Pour l’analyste, les «déclarations d’Uchida ne signifient pas nécessairement que le cycle [de relèvement] des taux au Japon est déjà terminé avant même qu’il n’ait réellement commencé», mais que la BoJ se montre sensible à une dépréciation trop rapide du yen, ou s’il s’apprécie trop vite.

Grand huit

Car depuis le début de semaine, le yen enregistre des variations vertigineuses.

Lundi, la monnaie s’était envolée en pleines craintes de récession aux États-Unis et chaos sur les marchés boursiers, poussé par un mouvement de liquidation d’opérateurs spéculatifs.

Le yen avait alors atteint 141,70 yens pour un dollar, un plus haut face au billet vert depuis janvier, décollant brièvement de plus de 3%, une variation d’une ampleur rare pour les paires principales du marché des changes.

La devise nipponne évoluait pourtant encore mi-juillet à son plus bas niveau depuis 1986, frôlant les 162 yens pour un dollar.

Derren Nathan attribue cette volatilité considérable à l’ampleur des opérations de «carry trade» sur le yen.

Le «carry trade» consiste à emprunter de l’argent dans la monnaie d’un pays dont la banque centrale pratique des taux faibles pour l’investir dans une devise aux rendements plus élevés.

«Il s’agissait d’une stratégie populaire parmi les spéculateurs, qui ont emprunté à bon compte en yen, tout en surfant sur la vague de gains impressionnants des méga-capitalisations américaines, dominée par le dollar», explique M. Nathan.
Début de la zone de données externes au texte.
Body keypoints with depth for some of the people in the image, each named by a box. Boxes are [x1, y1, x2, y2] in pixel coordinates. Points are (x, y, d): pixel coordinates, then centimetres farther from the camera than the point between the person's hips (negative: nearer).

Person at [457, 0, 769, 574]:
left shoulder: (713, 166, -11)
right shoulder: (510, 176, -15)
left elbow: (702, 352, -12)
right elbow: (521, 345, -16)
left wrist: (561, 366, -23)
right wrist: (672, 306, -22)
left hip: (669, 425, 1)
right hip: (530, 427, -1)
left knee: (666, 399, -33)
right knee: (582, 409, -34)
Car jusqu’à récemment, la BoJ naviguait à contre-courant de nombreuses autres banques centrales optant pour une ligne beaucoup plus ferme pour combattre l’inflation avec des relèvements successifs de taux, la Banque du Japon préférant conserver une politique monétaire dite ultra-accommodante, afin de soutenir l’économie nippone.

Après des années de taux négatifs, la BoJ a fait la semaine dernière un pas de plus sur le chemin de la normalisation monétaire en relevant son taux directeur à 0,25%, un niveau plus vu depuis 2008, et avait alors ouvert la porte a des hausses supplémentaires, entraînant une vague de liquidation des positions de «carry trade».
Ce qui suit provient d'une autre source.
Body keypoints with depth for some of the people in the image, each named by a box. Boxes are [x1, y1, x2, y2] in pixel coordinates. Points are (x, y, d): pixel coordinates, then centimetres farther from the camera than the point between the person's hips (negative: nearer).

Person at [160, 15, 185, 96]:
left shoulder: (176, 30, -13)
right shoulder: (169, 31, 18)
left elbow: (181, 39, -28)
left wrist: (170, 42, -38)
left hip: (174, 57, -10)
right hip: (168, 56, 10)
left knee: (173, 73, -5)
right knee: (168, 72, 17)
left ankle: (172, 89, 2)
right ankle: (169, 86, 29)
Les liquidations de ces opérations ont «amplifié la réaction à quelques données économiques américaines peu encourageantes la semaine dernière», explique Derren Nathan.

Et aussitôt qu’un membre de la BoJ indique que de nouvelles hausses de taux ne sont pas à l’ordre du jour tant que les marchés demeurent instables, la logique s’inverse, faisant immédiatement sombrer le yen.